I got triggered because you mentioned kubernetes and want to share what I've experience so far.

Around end of Q3 last year we started with a secondary system of our primary app to be run on k8s and even without production load, we saw troubles on deployment and properly shutdown workers and horizon and guaranteeing no jobs were lost etc. After a some experimenting I wsa not able to have this stable and I went with pure Laravel workers.

Their way of operating, via supervisor, seems to work a tad better with k8s; at least that's my experience so far.

incoming-th commented 1 year ago

Exactly facing this issue since Laravel 10 and Horizon 5.

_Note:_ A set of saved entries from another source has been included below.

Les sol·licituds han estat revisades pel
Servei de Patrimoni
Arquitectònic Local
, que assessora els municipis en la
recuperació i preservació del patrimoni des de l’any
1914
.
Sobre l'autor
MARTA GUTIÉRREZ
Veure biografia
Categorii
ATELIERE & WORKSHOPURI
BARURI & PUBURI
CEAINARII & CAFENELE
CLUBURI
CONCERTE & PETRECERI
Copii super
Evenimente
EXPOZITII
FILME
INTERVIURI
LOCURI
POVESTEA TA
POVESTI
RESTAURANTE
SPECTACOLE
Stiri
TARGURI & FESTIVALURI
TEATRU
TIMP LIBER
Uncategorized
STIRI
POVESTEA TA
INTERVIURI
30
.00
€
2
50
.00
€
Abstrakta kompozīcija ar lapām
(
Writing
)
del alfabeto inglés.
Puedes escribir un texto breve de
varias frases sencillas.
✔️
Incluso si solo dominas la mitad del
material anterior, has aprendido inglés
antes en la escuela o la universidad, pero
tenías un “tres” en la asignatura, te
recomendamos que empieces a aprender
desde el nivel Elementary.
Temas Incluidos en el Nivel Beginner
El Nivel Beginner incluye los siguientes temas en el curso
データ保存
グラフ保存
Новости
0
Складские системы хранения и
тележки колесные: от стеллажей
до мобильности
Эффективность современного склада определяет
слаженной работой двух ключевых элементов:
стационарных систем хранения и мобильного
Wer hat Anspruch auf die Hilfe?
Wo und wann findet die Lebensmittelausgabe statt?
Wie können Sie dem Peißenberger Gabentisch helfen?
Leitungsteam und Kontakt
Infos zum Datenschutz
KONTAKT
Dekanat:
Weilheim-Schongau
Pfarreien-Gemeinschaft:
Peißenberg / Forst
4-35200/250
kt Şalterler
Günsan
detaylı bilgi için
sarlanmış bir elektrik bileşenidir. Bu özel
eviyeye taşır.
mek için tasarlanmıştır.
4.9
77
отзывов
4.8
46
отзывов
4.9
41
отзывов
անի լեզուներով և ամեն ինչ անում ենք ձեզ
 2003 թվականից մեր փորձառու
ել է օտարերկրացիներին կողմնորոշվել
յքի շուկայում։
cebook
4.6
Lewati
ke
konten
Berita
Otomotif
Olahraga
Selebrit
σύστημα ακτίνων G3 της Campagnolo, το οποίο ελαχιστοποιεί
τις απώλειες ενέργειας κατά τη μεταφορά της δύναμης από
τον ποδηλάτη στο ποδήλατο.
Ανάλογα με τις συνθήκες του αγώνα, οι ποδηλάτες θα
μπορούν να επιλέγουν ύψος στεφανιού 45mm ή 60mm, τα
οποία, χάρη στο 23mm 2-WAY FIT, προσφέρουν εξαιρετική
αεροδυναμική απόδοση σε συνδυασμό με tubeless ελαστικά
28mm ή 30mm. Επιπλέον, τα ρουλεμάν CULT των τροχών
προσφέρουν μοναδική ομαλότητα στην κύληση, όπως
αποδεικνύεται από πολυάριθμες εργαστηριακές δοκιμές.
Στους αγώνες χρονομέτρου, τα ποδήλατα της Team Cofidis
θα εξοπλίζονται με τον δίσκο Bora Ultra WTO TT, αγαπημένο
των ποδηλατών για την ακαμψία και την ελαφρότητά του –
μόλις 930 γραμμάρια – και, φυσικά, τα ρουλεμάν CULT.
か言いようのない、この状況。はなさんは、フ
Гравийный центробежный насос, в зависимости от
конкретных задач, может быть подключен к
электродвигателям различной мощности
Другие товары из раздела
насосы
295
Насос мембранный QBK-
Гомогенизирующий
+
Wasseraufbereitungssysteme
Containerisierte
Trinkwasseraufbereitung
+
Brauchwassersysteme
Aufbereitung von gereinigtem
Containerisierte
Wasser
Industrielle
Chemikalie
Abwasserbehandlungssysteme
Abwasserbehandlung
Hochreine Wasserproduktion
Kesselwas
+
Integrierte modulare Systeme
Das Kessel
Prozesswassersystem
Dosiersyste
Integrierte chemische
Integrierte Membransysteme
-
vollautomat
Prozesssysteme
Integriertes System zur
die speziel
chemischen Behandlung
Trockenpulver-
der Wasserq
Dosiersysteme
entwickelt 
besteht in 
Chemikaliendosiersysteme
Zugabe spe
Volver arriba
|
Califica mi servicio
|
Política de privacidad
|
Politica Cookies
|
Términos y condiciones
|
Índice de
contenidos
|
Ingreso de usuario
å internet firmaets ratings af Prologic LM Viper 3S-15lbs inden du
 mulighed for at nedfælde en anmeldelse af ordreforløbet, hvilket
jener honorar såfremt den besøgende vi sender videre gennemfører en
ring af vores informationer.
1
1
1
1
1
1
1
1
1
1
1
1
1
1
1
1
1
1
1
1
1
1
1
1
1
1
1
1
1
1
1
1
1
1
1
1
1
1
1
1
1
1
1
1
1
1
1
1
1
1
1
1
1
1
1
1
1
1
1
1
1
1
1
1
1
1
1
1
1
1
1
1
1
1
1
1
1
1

Sometimes the job starts right away as planned, sometimes it needs to wait/hang for 15 minutes before to start.

That's very random, but the 15 minutes is constant, I can't find where that could come from, jobs are in the Horizon dashboard waiting for something to pick them, so I guess workers are not seeing them (and yes I restarted daemon on Forge).

If anyone has a way to debug this, I am on this for a week now.

mac-pasha commented 11 months ago

@incoming-th could you solved this issue?

incoming-th commented 11 months ago

@incoming-th could you solved this issue?

Yes, in my case it was an infrastructure issue, we used a network load balancer to access the DB. Removing the load balancer fixed the issue.